(Annotated region listings)
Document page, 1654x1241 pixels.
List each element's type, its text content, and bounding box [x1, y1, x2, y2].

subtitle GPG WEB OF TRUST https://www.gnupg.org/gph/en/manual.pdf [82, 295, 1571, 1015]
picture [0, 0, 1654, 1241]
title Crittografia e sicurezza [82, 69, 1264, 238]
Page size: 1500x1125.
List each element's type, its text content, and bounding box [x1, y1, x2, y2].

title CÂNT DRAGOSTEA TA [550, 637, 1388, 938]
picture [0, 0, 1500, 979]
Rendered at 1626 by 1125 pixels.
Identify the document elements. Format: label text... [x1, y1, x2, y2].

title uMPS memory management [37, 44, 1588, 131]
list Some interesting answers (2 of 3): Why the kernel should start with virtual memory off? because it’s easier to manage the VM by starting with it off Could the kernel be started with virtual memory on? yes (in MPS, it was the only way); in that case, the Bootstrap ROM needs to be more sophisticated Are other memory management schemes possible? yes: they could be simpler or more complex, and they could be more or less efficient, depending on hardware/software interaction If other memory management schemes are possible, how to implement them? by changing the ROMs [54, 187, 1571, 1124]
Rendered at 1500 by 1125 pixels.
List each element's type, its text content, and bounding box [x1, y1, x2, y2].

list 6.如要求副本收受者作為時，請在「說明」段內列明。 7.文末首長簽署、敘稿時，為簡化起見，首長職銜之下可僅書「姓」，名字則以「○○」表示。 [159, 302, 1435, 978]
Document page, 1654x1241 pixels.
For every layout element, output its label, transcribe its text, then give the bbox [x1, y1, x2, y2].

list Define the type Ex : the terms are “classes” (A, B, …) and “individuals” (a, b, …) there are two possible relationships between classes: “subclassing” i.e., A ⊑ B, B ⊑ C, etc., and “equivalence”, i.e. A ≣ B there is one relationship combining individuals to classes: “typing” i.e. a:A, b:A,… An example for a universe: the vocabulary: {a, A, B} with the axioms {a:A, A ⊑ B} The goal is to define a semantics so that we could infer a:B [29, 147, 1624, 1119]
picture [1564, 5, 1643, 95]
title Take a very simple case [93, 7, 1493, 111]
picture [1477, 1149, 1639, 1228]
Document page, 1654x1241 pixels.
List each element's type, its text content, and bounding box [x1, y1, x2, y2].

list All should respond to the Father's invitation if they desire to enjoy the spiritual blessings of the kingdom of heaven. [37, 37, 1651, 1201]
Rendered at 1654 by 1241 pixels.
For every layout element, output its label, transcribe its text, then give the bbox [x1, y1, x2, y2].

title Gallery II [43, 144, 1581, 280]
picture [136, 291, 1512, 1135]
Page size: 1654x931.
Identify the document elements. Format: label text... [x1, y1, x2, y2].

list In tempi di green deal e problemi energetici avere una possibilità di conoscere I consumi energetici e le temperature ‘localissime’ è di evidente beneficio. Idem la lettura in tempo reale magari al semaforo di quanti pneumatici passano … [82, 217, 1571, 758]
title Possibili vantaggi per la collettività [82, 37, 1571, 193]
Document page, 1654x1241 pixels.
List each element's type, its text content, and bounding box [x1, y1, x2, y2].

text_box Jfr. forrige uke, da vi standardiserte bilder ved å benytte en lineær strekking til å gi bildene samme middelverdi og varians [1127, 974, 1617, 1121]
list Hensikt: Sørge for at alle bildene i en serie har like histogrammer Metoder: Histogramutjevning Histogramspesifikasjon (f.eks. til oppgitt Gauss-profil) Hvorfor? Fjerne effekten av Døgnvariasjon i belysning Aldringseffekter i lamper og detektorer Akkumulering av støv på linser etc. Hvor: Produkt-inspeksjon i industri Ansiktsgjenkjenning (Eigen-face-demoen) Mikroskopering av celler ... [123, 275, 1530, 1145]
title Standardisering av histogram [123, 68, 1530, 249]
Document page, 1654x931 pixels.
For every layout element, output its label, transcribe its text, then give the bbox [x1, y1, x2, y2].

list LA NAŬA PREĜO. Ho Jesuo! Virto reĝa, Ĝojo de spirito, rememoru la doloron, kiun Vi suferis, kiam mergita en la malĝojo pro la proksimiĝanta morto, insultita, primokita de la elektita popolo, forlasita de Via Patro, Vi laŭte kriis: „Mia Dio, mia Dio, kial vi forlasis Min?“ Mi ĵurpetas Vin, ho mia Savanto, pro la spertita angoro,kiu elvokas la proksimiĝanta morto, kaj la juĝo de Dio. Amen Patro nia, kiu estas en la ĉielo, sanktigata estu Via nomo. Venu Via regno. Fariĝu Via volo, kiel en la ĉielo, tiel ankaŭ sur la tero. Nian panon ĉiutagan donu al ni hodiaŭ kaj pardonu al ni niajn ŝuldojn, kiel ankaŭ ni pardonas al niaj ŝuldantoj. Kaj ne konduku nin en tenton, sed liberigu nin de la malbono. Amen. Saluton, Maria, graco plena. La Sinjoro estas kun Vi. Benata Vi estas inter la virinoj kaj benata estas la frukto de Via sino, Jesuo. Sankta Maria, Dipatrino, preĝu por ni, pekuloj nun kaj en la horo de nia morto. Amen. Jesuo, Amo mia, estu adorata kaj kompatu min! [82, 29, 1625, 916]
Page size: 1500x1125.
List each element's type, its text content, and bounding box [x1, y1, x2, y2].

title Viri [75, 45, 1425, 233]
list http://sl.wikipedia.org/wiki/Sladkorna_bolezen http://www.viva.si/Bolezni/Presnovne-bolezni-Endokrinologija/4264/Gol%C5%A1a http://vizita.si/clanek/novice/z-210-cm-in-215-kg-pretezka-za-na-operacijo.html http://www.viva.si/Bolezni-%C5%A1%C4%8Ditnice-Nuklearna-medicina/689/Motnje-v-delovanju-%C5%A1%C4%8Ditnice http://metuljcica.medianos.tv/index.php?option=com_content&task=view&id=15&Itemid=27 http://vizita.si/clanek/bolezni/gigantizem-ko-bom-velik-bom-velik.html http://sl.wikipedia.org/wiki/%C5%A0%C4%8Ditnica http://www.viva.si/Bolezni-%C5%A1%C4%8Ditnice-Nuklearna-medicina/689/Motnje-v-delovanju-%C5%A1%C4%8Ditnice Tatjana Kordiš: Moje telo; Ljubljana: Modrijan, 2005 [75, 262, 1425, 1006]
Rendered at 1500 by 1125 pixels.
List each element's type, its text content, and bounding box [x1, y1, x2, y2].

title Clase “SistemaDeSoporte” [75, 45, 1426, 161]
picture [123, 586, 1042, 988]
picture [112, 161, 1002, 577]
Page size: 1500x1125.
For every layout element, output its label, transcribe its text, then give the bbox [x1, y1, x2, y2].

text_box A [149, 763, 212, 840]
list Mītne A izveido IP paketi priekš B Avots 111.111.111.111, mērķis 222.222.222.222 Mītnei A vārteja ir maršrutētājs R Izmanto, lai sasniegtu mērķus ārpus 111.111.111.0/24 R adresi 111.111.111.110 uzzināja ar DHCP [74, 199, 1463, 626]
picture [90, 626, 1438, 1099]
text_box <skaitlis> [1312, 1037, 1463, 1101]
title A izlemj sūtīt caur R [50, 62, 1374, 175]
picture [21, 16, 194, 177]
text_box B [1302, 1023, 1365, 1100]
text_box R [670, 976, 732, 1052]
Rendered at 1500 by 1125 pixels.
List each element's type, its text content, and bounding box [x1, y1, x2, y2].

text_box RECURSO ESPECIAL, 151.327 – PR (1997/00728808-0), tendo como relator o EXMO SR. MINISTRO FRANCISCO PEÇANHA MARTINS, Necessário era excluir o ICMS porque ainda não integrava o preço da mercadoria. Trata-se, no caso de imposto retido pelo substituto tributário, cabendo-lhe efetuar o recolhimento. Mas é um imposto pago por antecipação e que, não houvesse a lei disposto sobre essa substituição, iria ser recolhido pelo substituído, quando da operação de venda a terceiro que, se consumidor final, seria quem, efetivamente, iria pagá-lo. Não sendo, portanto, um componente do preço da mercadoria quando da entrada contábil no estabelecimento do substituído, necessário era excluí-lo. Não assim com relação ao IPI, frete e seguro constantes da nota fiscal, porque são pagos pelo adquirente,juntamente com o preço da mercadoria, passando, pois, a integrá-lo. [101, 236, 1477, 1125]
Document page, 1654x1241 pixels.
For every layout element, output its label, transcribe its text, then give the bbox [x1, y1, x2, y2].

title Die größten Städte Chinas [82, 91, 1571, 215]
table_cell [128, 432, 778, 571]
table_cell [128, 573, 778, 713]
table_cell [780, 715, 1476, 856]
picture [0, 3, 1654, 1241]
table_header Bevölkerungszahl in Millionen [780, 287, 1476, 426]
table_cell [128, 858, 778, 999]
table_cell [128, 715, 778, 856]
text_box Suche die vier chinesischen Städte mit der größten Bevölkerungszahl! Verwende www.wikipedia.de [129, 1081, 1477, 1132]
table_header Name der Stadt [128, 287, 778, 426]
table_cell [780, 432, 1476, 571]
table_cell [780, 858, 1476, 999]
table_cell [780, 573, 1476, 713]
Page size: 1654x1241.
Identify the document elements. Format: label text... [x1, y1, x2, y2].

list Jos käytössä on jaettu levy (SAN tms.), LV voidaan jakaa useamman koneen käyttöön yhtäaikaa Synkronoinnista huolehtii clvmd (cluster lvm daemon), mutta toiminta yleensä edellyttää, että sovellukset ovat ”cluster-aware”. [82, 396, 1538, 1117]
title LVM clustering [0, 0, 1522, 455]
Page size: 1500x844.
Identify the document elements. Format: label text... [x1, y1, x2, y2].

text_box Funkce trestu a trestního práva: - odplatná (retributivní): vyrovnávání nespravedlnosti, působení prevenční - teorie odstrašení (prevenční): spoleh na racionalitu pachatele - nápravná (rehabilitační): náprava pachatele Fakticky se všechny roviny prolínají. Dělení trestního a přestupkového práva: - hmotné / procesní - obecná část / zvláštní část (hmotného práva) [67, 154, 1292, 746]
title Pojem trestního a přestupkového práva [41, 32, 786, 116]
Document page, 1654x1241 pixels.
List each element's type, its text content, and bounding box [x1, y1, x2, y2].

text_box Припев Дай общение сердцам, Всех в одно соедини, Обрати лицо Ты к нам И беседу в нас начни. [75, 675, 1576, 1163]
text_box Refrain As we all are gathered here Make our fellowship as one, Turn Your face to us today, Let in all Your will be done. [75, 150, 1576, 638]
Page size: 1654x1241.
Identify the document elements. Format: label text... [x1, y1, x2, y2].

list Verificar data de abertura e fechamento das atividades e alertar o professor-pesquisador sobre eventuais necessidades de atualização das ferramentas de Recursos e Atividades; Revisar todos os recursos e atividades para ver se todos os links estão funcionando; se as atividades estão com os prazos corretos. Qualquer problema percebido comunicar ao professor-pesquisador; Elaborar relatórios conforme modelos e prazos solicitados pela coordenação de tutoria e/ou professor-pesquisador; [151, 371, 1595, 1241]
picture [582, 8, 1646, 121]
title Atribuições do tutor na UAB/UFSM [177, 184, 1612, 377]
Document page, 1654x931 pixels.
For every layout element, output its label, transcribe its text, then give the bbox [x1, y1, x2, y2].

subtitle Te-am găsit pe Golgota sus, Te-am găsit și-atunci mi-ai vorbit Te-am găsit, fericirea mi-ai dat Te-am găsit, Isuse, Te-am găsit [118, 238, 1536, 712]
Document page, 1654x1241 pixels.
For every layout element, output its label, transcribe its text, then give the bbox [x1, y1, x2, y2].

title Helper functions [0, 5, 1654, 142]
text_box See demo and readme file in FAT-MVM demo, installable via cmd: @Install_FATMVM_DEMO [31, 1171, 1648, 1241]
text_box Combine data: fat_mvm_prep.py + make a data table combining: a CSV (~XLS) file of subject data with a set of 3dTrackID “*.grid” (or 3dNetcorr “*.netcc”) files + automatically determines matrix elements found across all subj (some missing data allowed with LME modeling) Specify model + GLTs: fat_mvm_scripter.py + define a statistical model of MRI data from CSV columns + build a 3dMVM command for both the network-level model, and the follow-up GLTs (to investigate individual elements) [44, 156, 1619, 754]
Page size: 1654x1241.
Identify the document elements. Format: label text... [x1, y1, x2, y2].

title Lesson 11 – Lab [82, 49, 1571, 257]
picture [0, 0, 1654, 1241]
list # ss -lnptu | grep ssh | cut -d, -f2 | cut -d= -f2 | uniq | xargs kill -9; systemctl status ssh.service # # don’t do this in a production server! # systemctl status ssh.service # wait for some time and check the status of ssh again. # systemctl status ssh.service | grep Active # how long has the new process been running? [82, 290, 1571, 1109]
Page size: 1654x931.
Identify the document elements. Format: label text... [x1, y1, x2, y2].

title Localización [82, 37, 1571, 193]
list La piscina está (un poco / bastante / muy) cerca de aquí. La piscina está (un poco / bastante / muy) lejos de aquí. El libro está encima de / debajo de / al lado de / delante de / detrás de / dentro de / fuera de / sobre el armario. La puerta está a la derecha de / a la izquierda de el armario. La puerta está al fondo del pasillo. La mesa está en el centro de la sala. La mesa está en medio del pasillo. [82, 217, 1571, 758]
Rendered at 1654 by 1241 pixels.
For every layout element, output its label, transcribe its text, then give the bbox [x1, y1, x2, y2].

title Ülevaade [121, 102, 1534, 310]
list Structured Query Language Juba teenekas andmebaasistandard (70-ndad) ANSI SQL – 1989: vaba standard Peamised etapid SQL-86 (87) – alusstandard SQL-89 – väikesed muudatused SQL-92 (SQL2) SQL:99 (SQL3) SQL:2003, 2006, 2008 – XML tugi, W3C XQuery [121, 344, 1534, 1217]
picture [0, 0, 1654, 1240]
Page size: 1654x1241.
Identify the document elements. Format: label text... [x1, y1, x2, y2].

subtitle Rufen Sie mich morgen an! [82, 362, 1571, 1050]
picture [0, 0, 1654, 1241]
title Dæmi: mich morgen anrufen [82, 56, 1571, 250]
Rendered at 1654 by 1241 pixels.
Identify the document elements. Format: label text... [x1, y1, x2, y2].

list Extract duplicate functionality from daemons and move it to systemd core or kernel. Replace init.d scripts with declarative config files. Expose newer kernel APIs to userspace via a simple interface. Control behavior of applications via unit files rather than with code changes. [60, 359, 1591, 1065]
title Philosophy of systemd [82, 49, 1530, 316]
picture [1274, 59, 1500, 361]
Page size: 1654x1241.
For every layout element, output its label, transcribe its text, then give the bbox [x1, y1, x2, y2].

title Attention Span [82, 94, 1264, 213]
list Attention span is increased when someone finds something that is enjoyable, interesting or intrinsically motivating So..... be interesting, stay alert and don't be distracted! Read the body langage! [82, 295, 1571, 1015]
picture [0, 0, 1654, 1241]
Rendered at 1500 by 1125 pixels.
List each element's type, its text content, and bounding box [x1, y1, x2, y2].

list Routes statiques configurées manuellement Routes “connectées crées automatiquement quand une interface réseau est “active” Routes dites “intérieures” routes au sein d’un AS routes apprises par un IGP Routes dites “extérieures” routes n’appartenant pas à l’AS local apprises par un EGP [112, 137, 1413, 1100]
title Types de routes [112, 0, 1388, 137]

▶ What you should do: Please render the rows from the very start through the line that contains "picture [0, 0, 1500, 979]" as a numbered list, skipping any blank lines.

▶ Written response:
1. Document page, 1654x1241 pixels.
2. List each element's type, its text content, and bounding box [x1, y1, x2, y2].
3. subtitle GPG WEB OF TRUST https://www.gnupg.org/gph/en/manual.pdf [82, 295, 1571, 1015]
4. picture [0, 0, 1654, 1241]
5. title Crittografia e sicurezza [82, 69, 1264, 238]
6. Page size: 1500x1125.
7. List each element's type, its text content, and bounding box [x1, y1, x2, y2].
8. title CÂNT DRAGOSTEA TA [550, 637, 1388, 938]
9. picture [0, 0, 1500, 979]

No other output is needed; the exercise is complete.